When things are not going well with us in the struggles of life, when we have to bear defeat and disappointment, it is the last moment in which to upbraid or even belittle ourselves. We need encouragement; we need restoratives; the soul will respond to motives of confidence and hope. Now is the time to pour in oil and wine, as did the good Samaritan, only we must do it for ourselves: “Soul,” we may say, “take courage, faint not; God will not forsake you; it is no new thing which has happened to you; many times before you have stumbled and fallen, but God has raised you up, and will do so again; you are no angel but fashioned of flesh and blood and prone to evil from your birth; your Lord is merciful and understanding; He knows that your frailty rather than your will consents. His help will be with you in the future even mightier than in the past.”
Brother, sister, do not think that you are helping God’s cause by disheartening yourself; on the contrary, as your spirits rise you mount higher heavenward and you spurn the earth. Hope will give you wings, and you will find easy what you once thought impossible. A victory believed in is a victory assured.
GOD seems to make it a rule that we shall not be in perfect peace with Him if we exclude even one person from our affection. You remember His words about being reconciled to our brother before bringing our gift to the altar; if we won’t do that, He won’t admit us to His close friendship.

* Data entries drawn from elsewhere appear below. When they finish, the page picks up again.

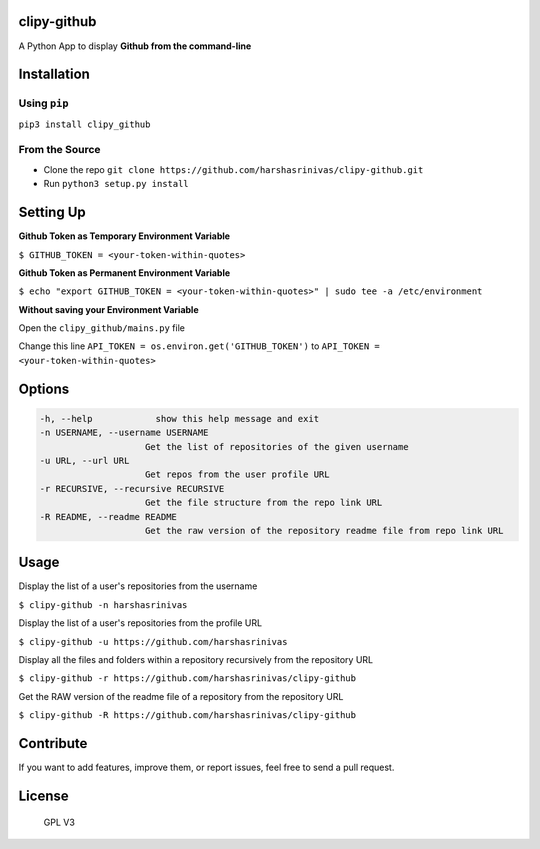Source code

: clipy-github
============

A Python App to display **Github from the command-line**

Installation
============

Using ``pip``
-------------

``pip3 install clipy_github``

From the Source
---------------

-  Clone the repo
   ``git clone https://github.com/harshasrinivas/clipy-github.git``
-  Run ``python3 setup.py install``

Setting Up
==========

**Github Token as Temporary Environment Variable**

``$ GITHUB_TOKEN = <your-token-within-quotes>``

**Github Token as Permanent Environment Variable**

``$ echo "export GITHUB_TOKEN = <your-token-within-quotes>" | sudo tee -a /etc/environment``

**Without saving your Environment Variable**

Open the ``clipy_github/mains.py`` file

Change this line ``API_TOKEN = os.environ.get('GITHUB_TOKEN')`` to
``API_TOKEN = <your-token-within-quotes>``

Options
=======

.. code:: sh

    -h, --help            show this help message and exit
    -n USERNAME, --username USERNAME
                        Get the list of repositories of the given username
    -u URL, --url URL 
                        Get repos from the user profile URL
    -r RECURSIVE, --recursive RECURSIVE
                        Get the file structure from the repo link URL
    -R README, --readme README
                        Get the raw version of the repository readme file from repo link URL

Usage
=====

Display the list of a user's repositories from the username

``$ clipy-github -n harshasrinivas``

Display the list of a user's repositories from the profile URL

``$ clipy-github -u https://github.com/harshasrinivas``

Display all the files and folders within a repository recursively from
the repository URL

``$ clipy-github -r https://github.com/harshasrinivas/clipy-github``

Get the RAW version of the readme file of a repository from the
repository URL

``$ clipy-github -R https://github.com/harshasrinivas/clipy-github``

Contribute
==========

If you want to add features, improve them, or report issues, feel free
to send a pull request.

License
=======

.. figure:: https://raw.githubusercontent.com/harshasrinivas/clipy-github/master/images/gpl.png
   :alt: GPL V3

   GPL V3

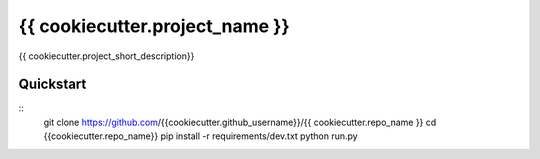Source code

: =============================
{{ cookiecutter.project_name }}
=============================

{{ cookiecutter.project_short_description}}


Quickstart
----------

::
    git clone https://github.com/{{cookiecutter.github_username}}/{{ cookiecutter.repo_name }}
    cd {{cookiecutter.repo_name}}
    pip install -r requirements/dev.txt
    python run.py
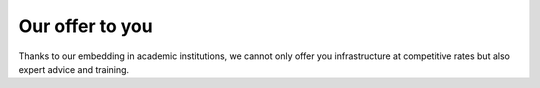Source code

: Our offer to you
================

Thanks to our embedding in academic institutions, we cannot only offer
you infrastructure at competitive rates but also expert advice and
training.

Is there anyone in the world towards whom you feel bitterness? Don’t let the sun go down on your anger. You will get nearer to God, and many troubles will disappear. “Love your enemies — do good to those who hate you.” How much it would teach us about Our Blessed Lord to put this into practice!
It is a saying of His, not in the Gospels, but handed down by tradition: “When you have done these things you will understand them.”